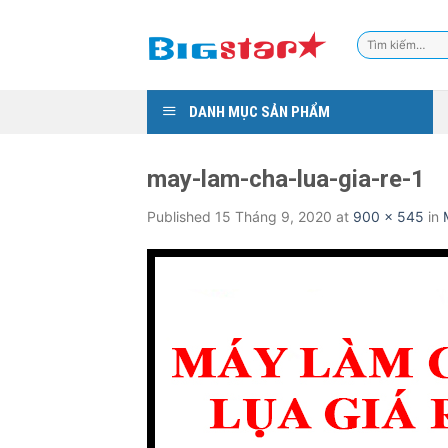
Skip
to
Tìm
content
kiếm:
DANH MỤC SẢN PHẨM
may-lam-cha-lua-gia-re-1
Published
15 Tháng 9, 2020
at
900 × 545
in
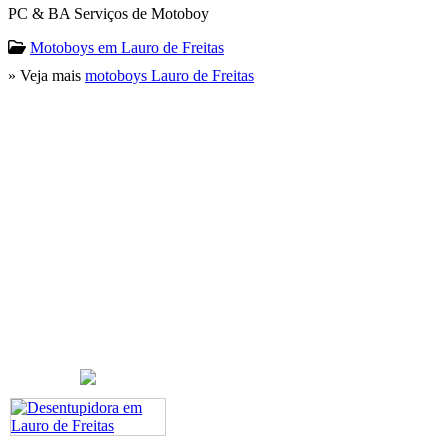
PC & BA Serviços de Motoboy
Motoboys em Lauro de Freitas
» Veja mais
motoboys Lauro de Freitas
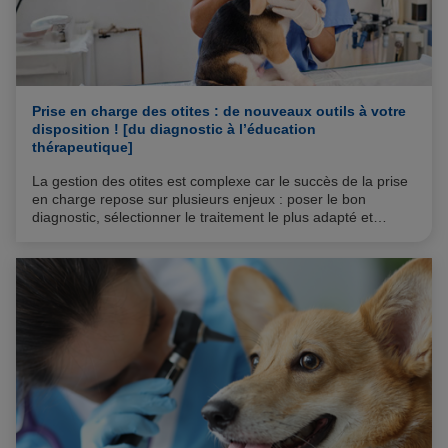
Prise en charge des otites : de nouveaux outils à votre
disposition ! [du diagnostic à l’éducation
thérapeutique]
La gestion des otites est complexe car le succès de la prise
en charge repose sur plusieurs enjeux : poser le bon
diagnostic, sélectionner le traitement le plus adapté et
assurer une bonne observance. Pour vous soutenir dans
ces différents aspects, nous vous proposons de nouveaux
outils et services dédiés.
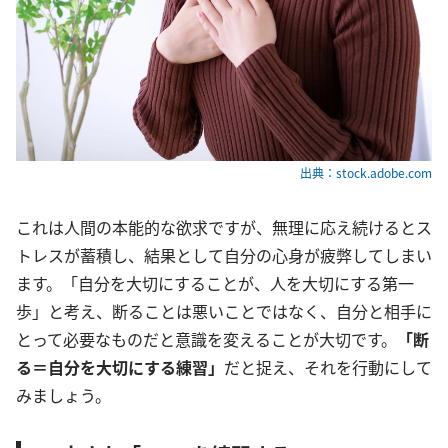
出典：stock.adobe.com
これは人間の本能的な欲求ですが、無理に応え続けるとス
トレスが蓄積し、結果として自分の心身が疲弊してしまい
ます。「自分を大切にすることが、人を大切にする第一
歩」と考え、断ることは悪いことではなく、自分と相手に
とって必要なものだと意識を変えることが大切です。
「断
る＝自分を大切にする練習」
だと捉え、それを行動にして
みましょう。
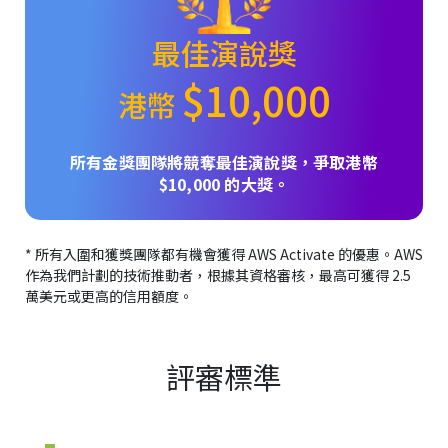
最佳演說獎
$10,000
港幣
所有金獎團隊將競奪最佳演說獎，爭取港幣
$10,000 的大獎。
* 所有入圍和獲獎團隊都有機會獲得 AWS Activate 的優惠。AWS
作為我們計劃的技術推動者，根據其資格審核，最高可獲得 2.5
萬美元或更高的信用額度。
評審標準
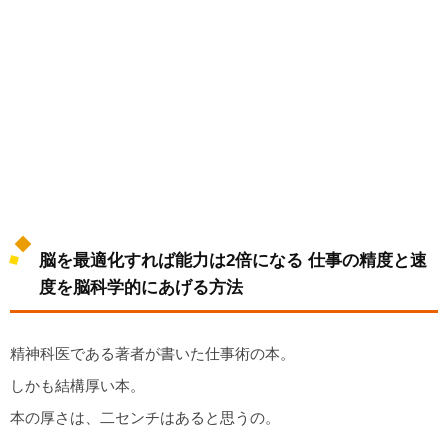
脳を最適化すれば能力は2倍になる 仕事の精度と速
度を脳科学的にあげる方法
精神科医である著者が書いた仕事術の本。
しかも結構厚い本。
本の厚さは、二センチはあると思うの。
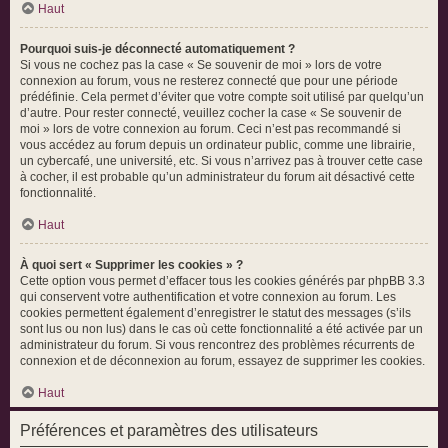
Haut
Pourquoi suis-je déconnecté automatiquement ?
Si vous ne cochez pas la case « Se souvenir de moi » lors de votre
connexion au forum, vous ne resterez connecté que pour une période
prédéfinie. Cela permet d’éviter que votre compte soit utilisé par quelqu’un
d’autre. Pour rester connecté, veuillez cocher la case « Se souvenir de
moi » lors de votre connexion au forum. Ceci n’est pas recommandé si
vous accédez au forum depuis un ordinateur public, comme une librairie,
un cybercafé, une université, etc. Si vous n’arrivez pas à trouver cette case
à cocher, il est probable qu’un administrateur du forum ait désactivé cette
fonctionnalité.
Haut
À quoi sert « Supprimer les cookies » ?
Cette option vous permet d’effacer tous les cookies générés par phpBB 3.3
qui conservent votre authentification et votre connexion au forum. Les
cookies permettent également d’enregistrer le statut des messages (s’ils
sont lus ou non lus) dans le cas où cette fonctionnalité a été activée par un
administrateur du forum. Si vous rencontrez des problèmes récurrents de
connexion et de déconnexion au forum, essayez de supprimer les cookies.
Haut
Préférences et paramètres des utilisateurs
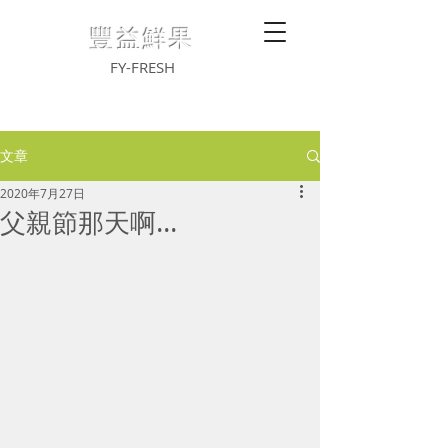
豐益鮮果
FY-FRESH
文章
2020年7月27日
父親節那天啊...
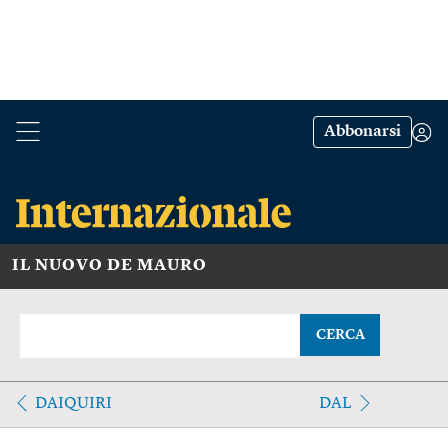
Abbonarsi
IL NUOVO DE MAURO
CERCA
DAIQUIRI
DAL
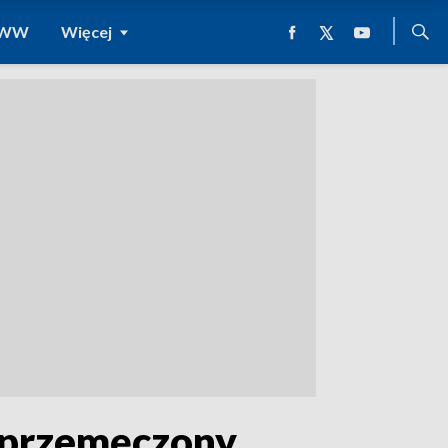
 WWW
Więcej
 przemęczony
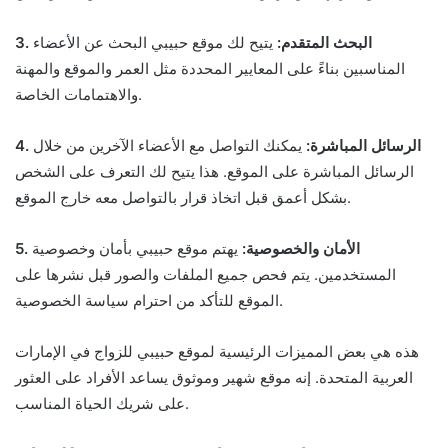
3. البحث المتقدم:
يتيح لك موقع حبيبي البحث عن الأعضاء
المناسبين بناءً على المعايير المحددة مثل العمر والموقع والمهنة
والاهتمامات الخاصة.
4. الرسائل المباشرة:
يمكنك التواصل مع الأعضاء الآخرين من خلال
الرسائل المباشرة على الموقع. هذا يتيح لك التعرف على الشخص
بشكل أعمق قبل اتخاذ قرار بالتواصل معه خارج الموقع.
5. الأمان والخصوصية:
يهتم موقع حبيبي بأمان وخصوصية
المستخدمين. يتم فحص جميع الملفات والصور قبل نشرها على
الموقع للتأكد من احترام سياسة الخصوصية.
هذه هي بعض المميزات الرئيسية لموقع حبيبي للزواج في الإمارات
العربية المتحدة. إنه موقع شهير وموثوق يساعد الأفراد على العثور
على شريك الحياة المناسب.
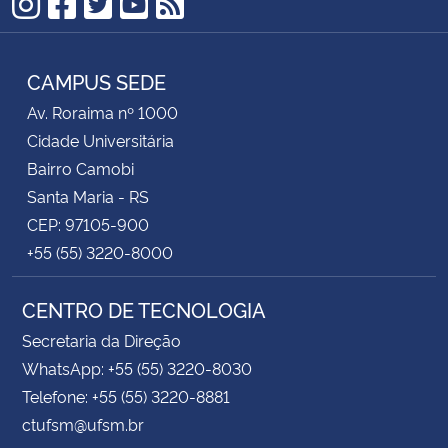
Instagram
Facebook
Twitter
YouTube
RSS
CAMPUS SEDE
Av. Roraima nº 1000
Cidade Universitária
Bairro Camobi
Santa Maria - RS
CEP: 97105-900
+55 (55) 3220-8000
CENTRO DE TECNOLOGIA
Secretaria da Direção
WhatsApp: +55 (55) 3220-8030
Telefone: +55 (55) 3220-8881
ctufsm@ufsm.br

▬▬▬▬▬▬

WHAT NEEDS TO BE DONE. Would you please output only the lines from the start of the material above up to and including the line with "thérapeutique]", exactly as they appear and without pictures?

EXERCISE RESULT.
Skip
to
Tìm
content
kiếm:
DANH MỤC SẢN PHẨM
may-lam-cha-lua-gia-re-1
Published
15 Tháng 9, 2020
at
900 × 545
in
PC & BA Serviços de Motoboy
Motoboys em Lauro de Freitas
» Veja mais
motoboys Lauro de Freitas
Prise en charge des otites : de nouveaux outils à votre
disposition ! [du diagnostic à l’éducation
thérapeutique]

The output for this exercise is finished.